Nice pets doodles  My bro has a dog that looks almost exactly like Rocky. Love his hat


----------



## mlefev (Apr 19, 2005)

what sweet puppies! I love dogs so very much. I know I've posted this before, but this is my parent's male miniature schnauzer Rocket. His mom (my dog) looks similar, but much slimmer and an inch or 2 shorter. Amazing what a difference a pound or 2 makes in miniature dogs...she looks like a dainty little thing next to him. When I go home for x-mas I'll try to get pics of both dogs and the 2 tortoises they have.

This is Rocket!


----------



## Doodles (Oct 2, 2005)

Oh wow, they are adorable. I love the Afghan, we used to cut my Afghan's hair like that too. That pic sure reminds me of her. I love the Tally's tongue. That is such a cute picture. 
Rocket is so cute, I love her toy. Where did you come up with the name Rocket?


----------



## Lydia (Feb 6, 2005)

That sheltie is beautiful, Fish_doc!! I like the others too!


----------



## Martina (Oct 11, 2005)

*Chinchillas*

Hi I love your chinchilla - I literally grow up with mine - it was 20 years old when it died last year. I am trying to find if I have a picture of her - Mary Lou - somewhere to post it...wow a own room for your chinchillas :-D thats something! Mine used to live in my app with me and was running around whenever I was at home - tell me about chinchillasafe, I had to remove every cabel, palnts etc to a safe place...so when I think of it my living room was more her room than mine. And I kind of potty trained her  like a cat!...your post just brought back some nice memories and I can fully understan why you love you chinchis!


----------



## fish_doc (Jan 31, 2005)

So chinchillas are actually cuddly then? Usually in the store they seem a bit nippy. But its the same with birds until you get them home and get them use to being near people.
And your talking with someone who has rats, and a gunnie pig so you can be honest. LOL


----------



## fishboy (Feb 26, 2005)

i want a chincilla! they're so cool!!! My mom hates rodents but chins are very clean, or so i've heard. Friend of my brother used to have a ferret, it would climb up your shirt and lick your face but they smell terrible


----------



## mlefev (Apr 19, 2005)

Doodles said:


> Oh wow, they are adorable. I love the Afghan, we used to cut my Afghan's hair like that too. That pic sure reminds me of her. I love the Tally's tongue. That is such a cute picture.
> Rocket is so cute, I love her toy. Where did you come up with the name Rocket?
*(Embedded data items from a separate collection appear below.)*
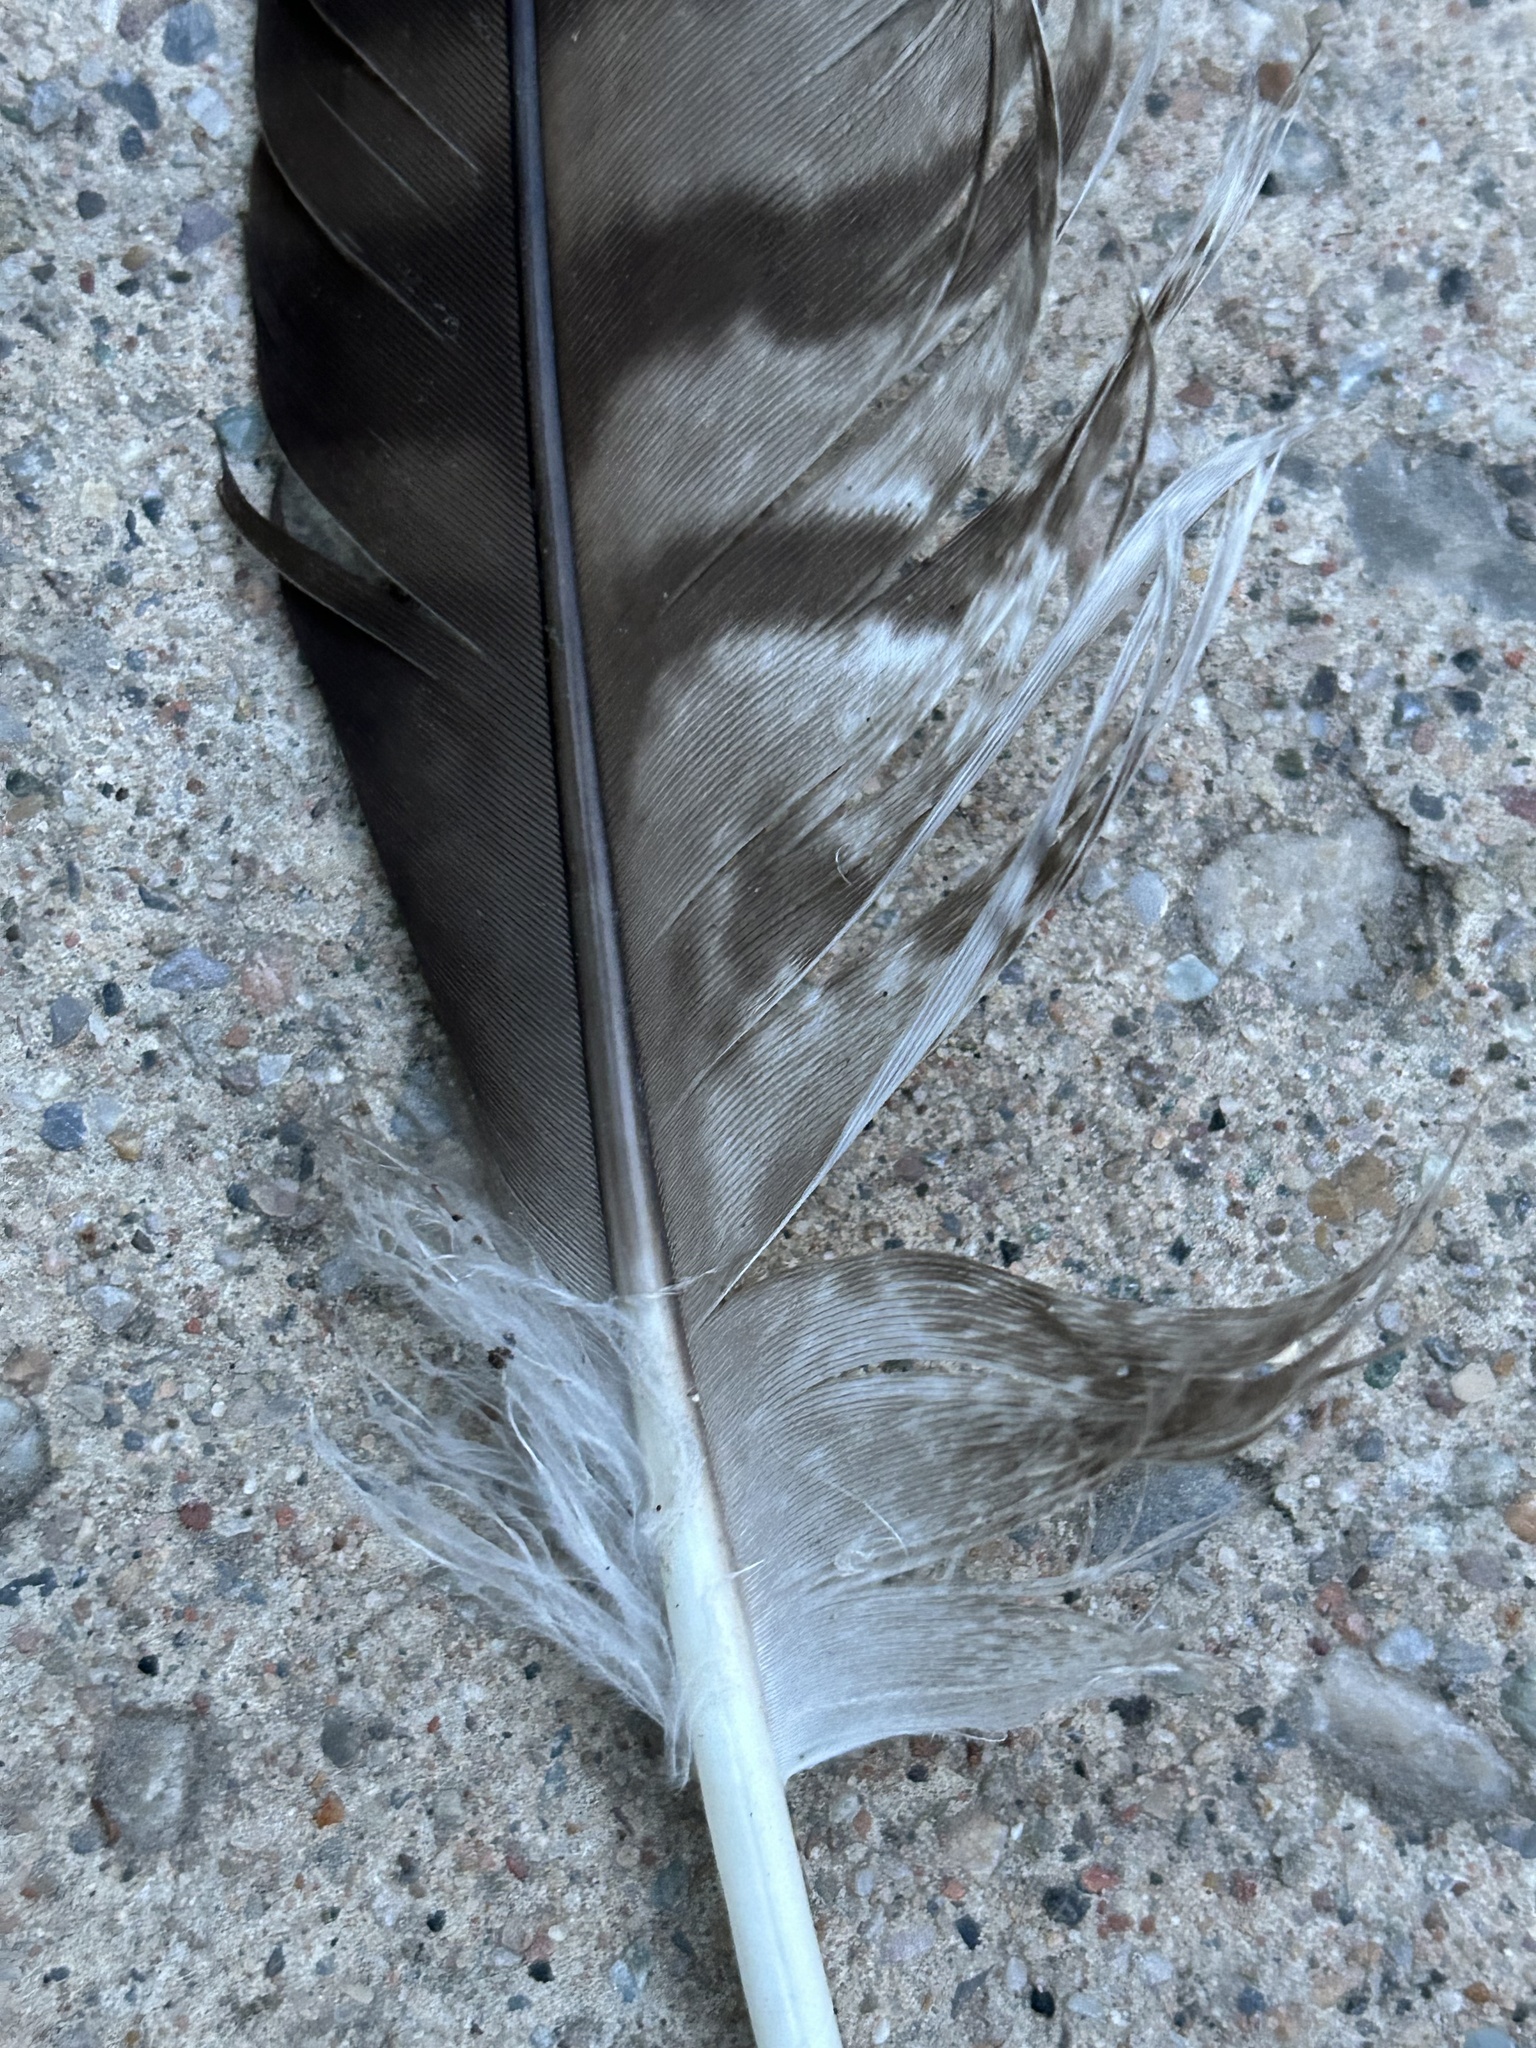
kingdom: Animalia
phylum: Chordata
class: Aves
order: Accipitriformes
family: Accipitridae
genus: Buteo
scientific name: Buteo jamaicensis
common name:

Well, at first we were going to call him velcro because he wouldn't get his teeth out of anything as a puppy. Then when he got a little older he's run up and down the halls and around everything for hours. Daylight was about like someone lighting a fuse, and off he went...ZOOM! So Rocket, it was.


----------



## Martina (Oct 11, 2005)

...chinchillas never smell, even their poo is dry and doesn't stink ;-)


----------